"Une responsabilité sans équivoque": un juge accuse Bolsonaro un an après les émeutes au Brésil

Le 8 janvier 2023, des milliers de sympathisants de Jair Bolsonaro attaquaient les lieux de pouvoir à Brasilia. Un an après, le juge de la Cour suprême brésilienne Gilmar Mendes pointe un doigt accusateur vers l'ex-président d'extrême droite.

Sa "responsabilité politique est sans équivoque", déclare le juge à l'AFP, au cours d'un entretien dans son bureau du Tribunal suprême fédéral (STF).

Une semaine après l'investiture du président de gauche Luiz Inacio Lula da Silva, revenu au pouvoir après avoir battu d'une courte tête leur champion, ces manifestants avaient envahi la place des Trois pouvoirs, centre névralgique de la capitale où se côtoient l'exécutif, le législatif et le judiciaire. Ils avaient attaqué et saccagé les bâtiments de la présidence, du Congrès et de la Cour suprême, réclamant une intervention militaire.

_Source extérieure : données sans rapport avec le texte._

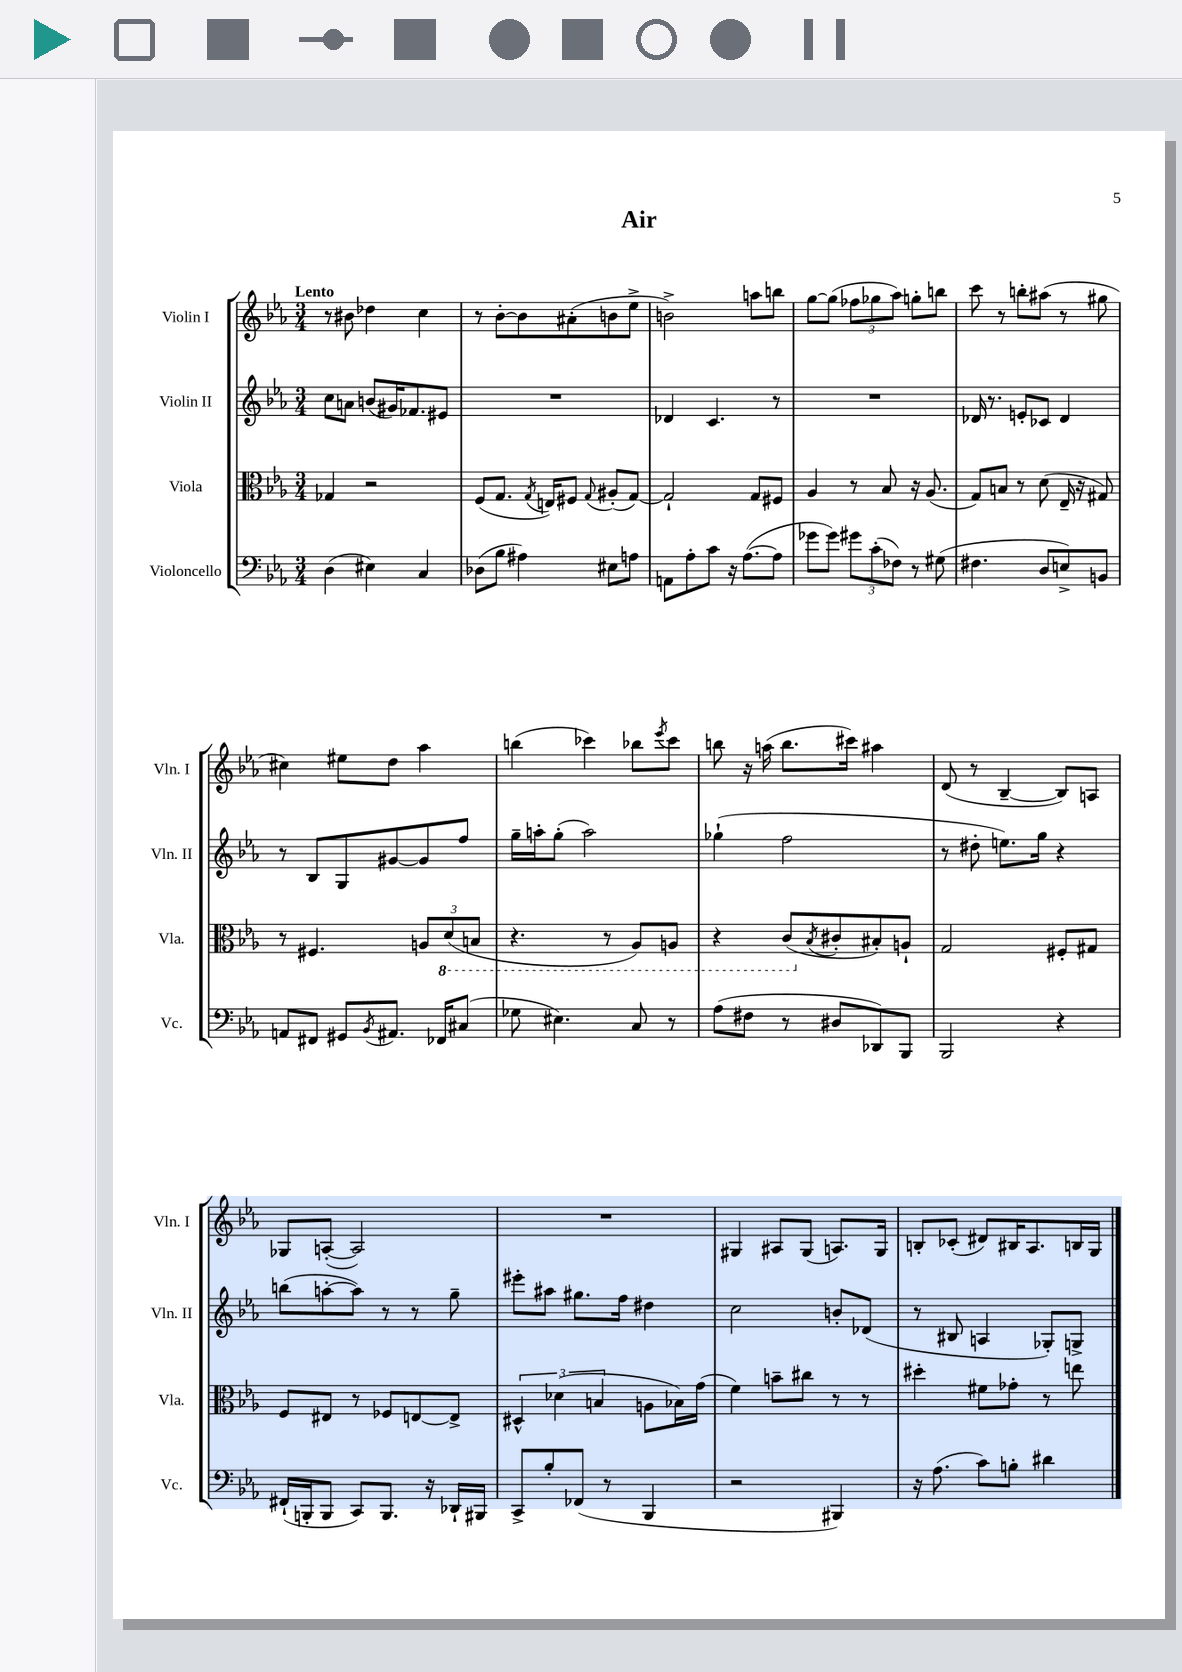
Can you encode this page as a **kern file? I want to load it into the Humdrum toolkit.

Une "faille dans l'évaluation" des risques

Des scènes saisissantes qui avaient rappelé l'assaut du Capitole à Washington par des partisans de Donald Trump le 6 janvier 2021. S'il pointe le rôle "politique" de l'ancien président brésilien, Gilmar Mendes, doyen de la Cour suprême âgé de 67 ans, se garde bien de se prononcer sur sa "responsabilité juridique", une question cruciale "en cours d'examen".

Jair Bolsonaro, déclaré inéligible pour huit ans en juin dernier, fait l'objet d'une enquête du STF comme possible instigateur et auteur intellectuel des attaques du 8 janvier. Il se trouvait alors aux États-Unis et a toujours nié toute responsabilité.

Mais, pour le juge Mendes, son gouvernement (2019-2022) "encourageait un certain type d'anarchie, notamment parmi les forces policières".

"Je crois même que les militaires n'ont pas évacué les envahisseurs" le 8 janvier "car il existait une certaine forme d'incitation de la part de la présidence de la République elle-même", affirme le magistrat, qui occupe l'un des onze sièges de la haute juridiction depuis 2002.

Gilmar Mendes déjeunait à Lisbonne avec son ami Nuno Piçarra, un juge du Tribunal de justice de l'Union européenne, quand lui est parvenue la nouvelle des débordements en cours à Brasilia.

Aussitôt, il quitte son rendez-vous et contacte trois personnes: Alexandre de Moraes et Rosa Weber, deux de ses collègues de la Cour, et le tout nouveau ministre de la Sécurité, Flavio Dino.

"Personne ne savait vraiment la dimension de ce qui était en train de se passer", se souvient le juge, qui décide de rentrer au Brésil.

"Les services de renseignements étaient encore aux mains de personnes qui venaient du gouvernement antérieur", raconte-t-il, estimant que certaines "informations" ne sont pas parvenues aux nouvelles autorités. Selon lui, "il y a certainement eu une sorte de faille dans l'évaluation" des risques.

La "propagande" Bolsonaro

Les attaques ont été l'aboutissement de l'opération d'"intimidation" subie par la justice lors de la présidentielle, analyse le doyen. Jair Bolsonaro n'a cessé de critiquer, sans preuves, un présumé manque de transparence du système de vote électronique durant la campagne - un discours qui lui a valu en juin son inéligibilité.

Le gouvernement "savait" pourtant que "le système était immunisé contre la fraude", dit le juge, parvenu à maintenir le dialogue avec Jair Bolsonaro sous son mandat.

Le camp Bolsonaro "cherchait un prétexte" pour annuler les élections "en cas de résultat défavorable", assure-t-il.

La Cour suprême a été l'une des principales cibles du président d'alors, furieux des investigations menées contre lui.

L'image négative de la haute cour auprès des sympathisants bolsonaristes perdure d'ailleurs: la réprobation atteint 65%, selon l'institut de sondages Datafolha. Le 8 janvier, le siège de la Cour est celui qui a subi le plus de dégâts.

"Il y a eu beaucoup plus de rage et de haine contre la Cour suprême. Cela montre que la propagande a porté ses fruits", relève Gilmar Mendes.

Aujourd'hui, c'est le STF qui juge les responsables de cette journée historique.Parmi les 2.170 personnes arrêtées, 30 ont déjà été condamnées pour divers crimes, dont tentative de coup d'État, à des peines allant jusqu'à 17 ans de prison. Au total, 66 personnes restent en prison.

Le magistrat assure que désormais "le système politique est davantage en alerte" pour parer aux menaces. Toutefois, "il est certain que nous devons faire des réformes sur le rôle des forces armées et la politisation qui est survenue". Sous l'ère Bolsonaro, de nombreux militaires occupaient des postes civils.